Several drivers aren’t hiding their discomfort, either. Oscar Piastri pointed out that last year’s “bad start” tended to be a familiar cocktail of wheelspin or reaction time. This year, he warned, the penalty could be brutal — the sort of bog-down that looks less like a minor loss and more like an F2-style collapse into anti-stall territory.
“This year it could be effectively like an F2 race where you almost go into anti-stall,” Piastri said. “You’re not just losing five metres or so. You can be losing six or seven spots if it doesn’t go well.”
He also raised a wider concern that’s been bubbling away since the first meaningful 2026 running: reduced downforce, tightly packed grids, and a start phase that may require different deployment choices. In other words, all the ingredients for somebody to misjudge it in the thick of traffic.

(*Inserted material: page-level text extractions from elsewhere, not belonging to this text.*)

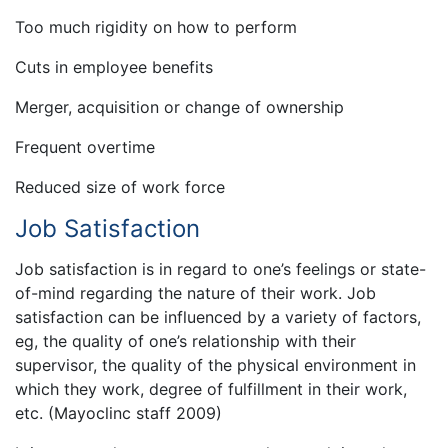
Too much rigidity on how to perform
Cuts in employee benefits
Merger, acquisition or change of ownership
Frequent overtime
Reduced size of work force
Job Satisfaction
Job satisfaction is in regard to one’s feelings or state-
of-mind regarding the nature of their work. Job
satisfaction can be influenced by a variety of factors,
eg, the quality of one’s relationship with their
supervisor, the quality of the physical environment in
which they work, degree of fulfillment in their work,
etc. (Mayoclinc staff 2009)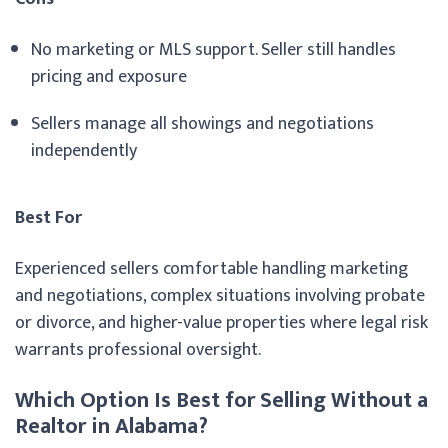
No marketing or MLS support. Seller still handles
pricing and exposure
Sellers manage all showings and negotiations
independently
Best For
Experienced sellers comfortable handling marketing
and negotiations, complex situations involving probate
or divorce, and higher-value properties where legal risk
warrants professional oversight.
Which Option Is Best for Selling Without a
Realtor in Alabama?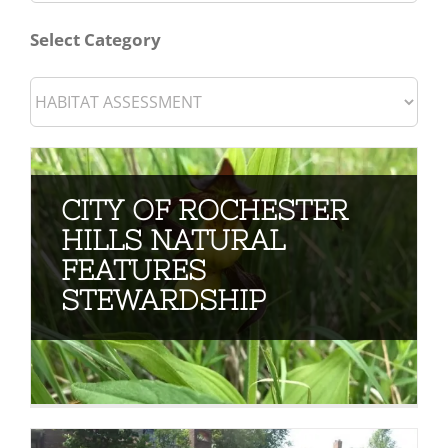
for:
Select Category
CITY OF ROCHESTER
HILLS NATURAL
FEATURES
STEWARDSHIP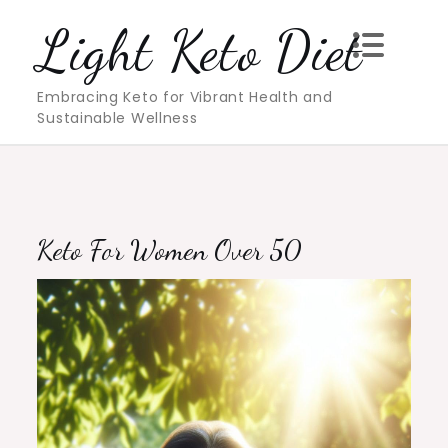
Skip
Light Keto Diet
to
content
Embracing Keto for Vibrant Health and
Sustainable Wellness
Keto For Women Over 50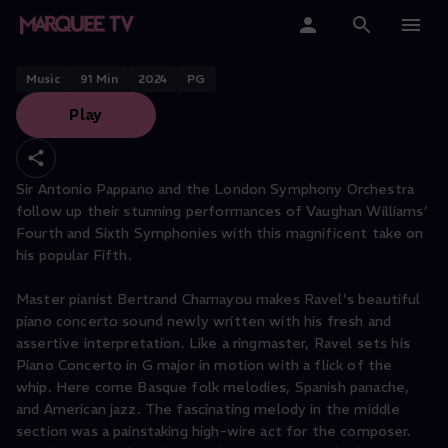
Sir Antonio Pappano conducts
Ravel & Vaughan Williams
Home
Music
91
Min
2024
PG
Play
Categories
Collections
Sir Antonio Pappano and the London Symphony Orchestra
follow up their stunning performances of Vaughan Williams’
Gift Cards
Fourth and Sixth Symphonies with this magnificent take on
his popular Fifth.
Student & Educators
Master pianist Bertrand Chamayou makes Ravel's beautiful
piano concerto sound newly written with his fresh and
assertive interpretation. Like a ringmaster, Ravel sets his
Piano Concerto in G major in motion with a flick of the
whip. Here come Basque folk melodies, Spanish panache,
and American jazz. The fascinating melody in the middle
section was a painstaking high-wire act for the composer.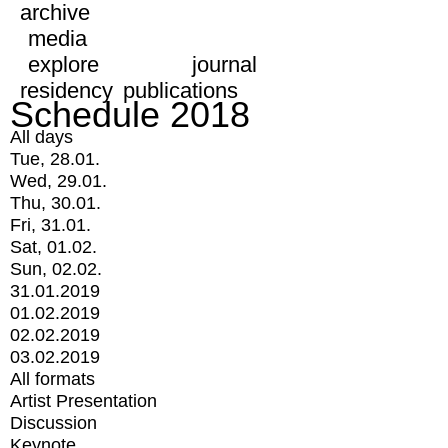
archive
media
explore
journal
residency
publications
Schedule 2018
All days
Tue, 28.01.
Wed, 29.01.
Thu, 30.01.
Fri, 31.01.
Sat, 01.02.
Sun, 02.02.
31.01.2019
01.02.2019
02.02.2019
03.02.2019
All formats
Artist Presentation
Discussion
Keynote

“It’s whether we use straight mode at the start or not as well, because I think a pack of 22 cars, with a couple hundred points less downforce, sounds like a recipe for disaster to me,” he said.
Pierre Gasly, never one to underplay a moment, suggested the season opener in Australia could deliver a start “everybody remembers” — not necessarily for the reasons the FIA would want.
“I advise you to be sitting with your TV on in Australia, because it could be one that everybody remembers,” Gasly said. “We’ll find out [what happens]. I’m not too sure myself! It is definitely going to be more tricky than it used to be.”
So where does that leave Hamilton’s 22-second rev?
It’s tempting to treat it as a neat, shareable clip and move on. But it has landed because it touches a live nerve: teams are already positioning themselves for an argument about whether the sport should adjust a fundamental piece of weekend choreography to protect safety and fairness — and Ferrari is being painted, fairly or not, as the outfit with least incentive to budge.
If Ferrari really has found a cleaner way through the post-MGU-H launch problem, it’s a genuine competitive asset. And if rivals believe it’s also influencing the rules discussion behind closed doors, every innocent-looking practice start is going to be watched like it’s a statement.
Hamilton might not have been trying to fool anyone. He might simply have been running a procedure. But in a new era where the start itself is becoming a technical differentiator again, perception is almost as valuable as traction — and Bahrain proved the paddock is ready to believe there’s more going on than meets the eye.